Spring | 2026
Growing a Garden, Growing a Community
“The most important thing for us is getting kids in the soil and connected with their food.”

What started as a neglected garden space at DeSoto Grade School is now becoming one of the most exciting learning environments in the building. Thanks to a partnership between the school and the nonprofit So ILL Veggies, students from Pre-K through eighth grade are learning about food, science, and community through hands-on gardening experiences.
The opportunity began when members of So ILL Veggies noticed that the school’s garden had fallen into disrepair after the teachers who originally cared for it moved on. Rather than letting the space fade away, the organization reached out with an idea.
Jamie Perryman, CEO of So ILL Veggies, said the situation is common in schools. Teachers often create meaningful programs, but when those educators leave, the work can disappear with them. By stepping in, the nonprofit hoped to revive the garden while building something sustainable for students.
School leaders immediately saw the potential. Superintendent Doug Corzine explained that the district welcomed the partnership because it offered both practical help and educational opportunities. “We immediately thought it was a great idea to have the help to clean up everything and make it look nicer,” Corzine said, adding that the real excitement came from the chance “to integrate it with classrooms and have kids involved.”
The nonprofit itself grew out of a long friendship between Perryman and Jacob Miller, the organization’s Chief Operating Officer. Both men grew up in DeSoto, and Miller spent nearly a decade in California running agricultural programs connected to low-income housing communities. When he returned home, the two began talking about bringing similar ideas to Southern Illinois.
“You see a lot of these programs in other parts of the country,” Perryman said, “but we don’t always have those opportunities here in Southern Illinois.”
Today, the garden is already influencing learning across the school. Outside, raised beds allow students to grow vegetables, fruits, and flowers. Inside the building, two special education classrooms maintain indoor garden beds under grow lights so students can grow crops year-round.
Principal Kelly Taylor said the program is reaching more students than many people realize. “This is not just reaching our junior high students,” she explained. “We have programming for third grade and up, our special education classrooms have garden beds in their classrooms, and even some of our younger students have participated.”
One popular activity is called Grow by the Foot. Third- through fifth-grade students are each responsible for a square foot of garden space that they plant, maintain, and harvest themselves.

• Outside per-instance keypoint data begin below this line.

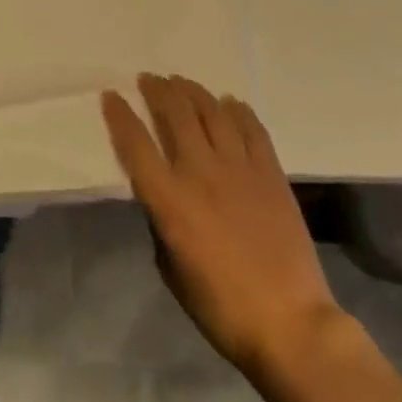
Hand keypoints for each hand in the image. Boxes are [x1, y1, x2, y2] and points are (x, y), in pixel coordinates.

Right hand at [101, 74, 341, 375]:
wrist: (290, 323)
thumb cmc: (220, 306)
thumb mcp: (171, 267)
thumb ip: (161, 223)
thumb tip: (162, 197)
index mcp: (169, 201)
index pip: (136, 144)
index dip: (120, 116)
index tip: (111, 96)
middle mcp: (201, 174)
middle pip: (176, 115)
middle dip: (158, 91)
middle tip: (149, 79)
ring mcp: (240, 170)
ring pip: (212, 113)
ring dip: (193, 92)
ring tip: (181, 82)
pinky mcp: (272, 174)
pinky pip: (252, 130)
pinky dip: (237, 111)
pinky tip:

At the end of the growing cycle, students gather for a shared meal featuring vegetables they helped produce.
The school has also introduced an indoor hydroponic grow tower where lettuce and greens are grown for the school’s salad bar and summer meal program. Taylor said the school has “kind of dipped our toe into serving the crops at lunch,” giving students the chance to see their work appear on the menu.
For Miller, the program is ultimately about connection. “The most important thing for us is getting kids in the soil and connected with their food,” he explained.
The program continues to expand. A junior high garden club will soon help manage the school’s greenhouse and assist with garden projects across the building. The greenhouse itself was made possible through support from the school’s PTO and education foundation, while seeds and supplies have come from donations and local partners, including the Jackson County Farm Bureau.
Looking ahead, the district is thinking even bigger. The school recently purchased thirteen acres of farmland next to the campus, land that could eventually expand the garden program and possibly support a community garden.
For Perryman, the work is about restoring knowledge that once came naturally through families and communities. “These are lessons that used to be passed down from parents and grandparents,” he said, noting that many children today are disconnected from how food is grown.
Miller believes the goal is simple: help students leave school with practical knowledge and confidence. “The long-term vision is that every student who goes through our programming leaves empowered and with the skill set to grow their own food,” he said.
Those interested in learning more about the nonprofit can visit https://soillveggies.org/. Updates and photos of the garden program can also be found on the DeSoto school district’s Facebook page.
For the students planting seeds, harvesting vegetables, and discovering the science of growing food, the lessons in DeSoto’s garden are already taking root—one plant, and one young gardener, at a time.